驚いただなんて生易しいものではなかった。けたたましい叫び声と同時に状況を表す短い単語。錯乱に陥った脳が指令を出しあぐねているのも構わず、身体は防災用のヘルメットを頭にふとん叩きを手に持っていた。
混乱した脳はそれでも『脱衣所』の文字を浮かび上がらせて見せた。
引き戸が反動で戻ってくる前に下着姿のあなたと『それ』を確認。
あなたの顔は真っ青で、『それ』から目を離せずにいた。恐怖か行方をくらませたくないのか。
「そこ! そこぉッ‼」
指も指さずに声だけで指示を出す。うんと拙くあまり意味もなさないそれに従うまでもなく、わたくしはふとん叩きを振りかぶった。
ダァンッ‼
『それ』は力なく壁を伝い落ちてゆく。
床で完全に事切れているのを確認して、わたくしはその場でへたりこんでしまった。
「……っ、はぁっ」
「うぇ…っ、じぬがとおもっだぁあッ!」
「わ、わたくし、だって……」
ふたりで抱き合って慰め合って。
心臓も冷や汗も尋常じゃないくらいにひどく、いまでも足は震えている。
動くことはないと分かっていても、もうその姿さえ見たくなかった。おぞましく恐ろしい。あんなものが家に存在していると思うと、涙がちょちょぎれてしまう。
「知らなかった…きみってば、平気なほうなの?」
「まさか。あなたのためにすべて奮ったんです」
「ゔぁあ……ありがと。ほんと、どうなるかと思った。ほんと、ほんとにありがと」
「この家の安寧が保たれてほっとしています」
まだタオルドライの途中だったのでしょう。水滴がぽたぽたとわたくしの腕や服を濡らした。このままではあなたが風邪を引いてしまうだとか、家中が濡れてしまうだとか気にする余裕はまだない。

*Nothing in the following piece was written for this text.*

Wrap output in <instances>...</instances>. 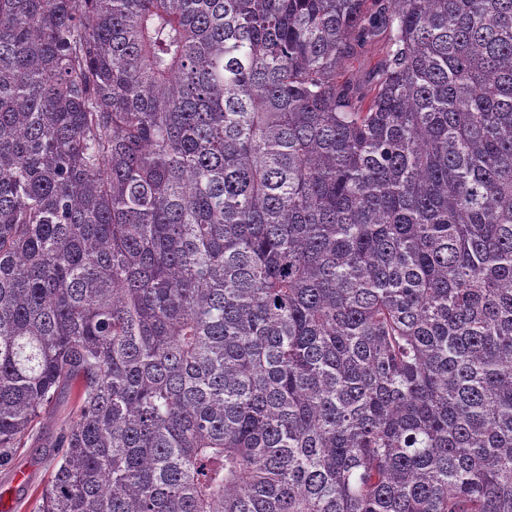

あなたがさっさと行ってしまわないように腕に閉じ込めて、耳元でおねがいを。
「わたくし、もう、勇気も気力も絞りきりました。カラカラです」
「おっしゃあとは任せて。チリトリ持ってくる!」
ぽんぽんとわたくしの背を叩いたあなたが、勇ましく立ち上がって廊下に飛び出してゆく。その音を聴きながら思った。
(互いのために動けるこの関係性、ぜったいに手放したくなどない)
そう、強く強く、思ったのです。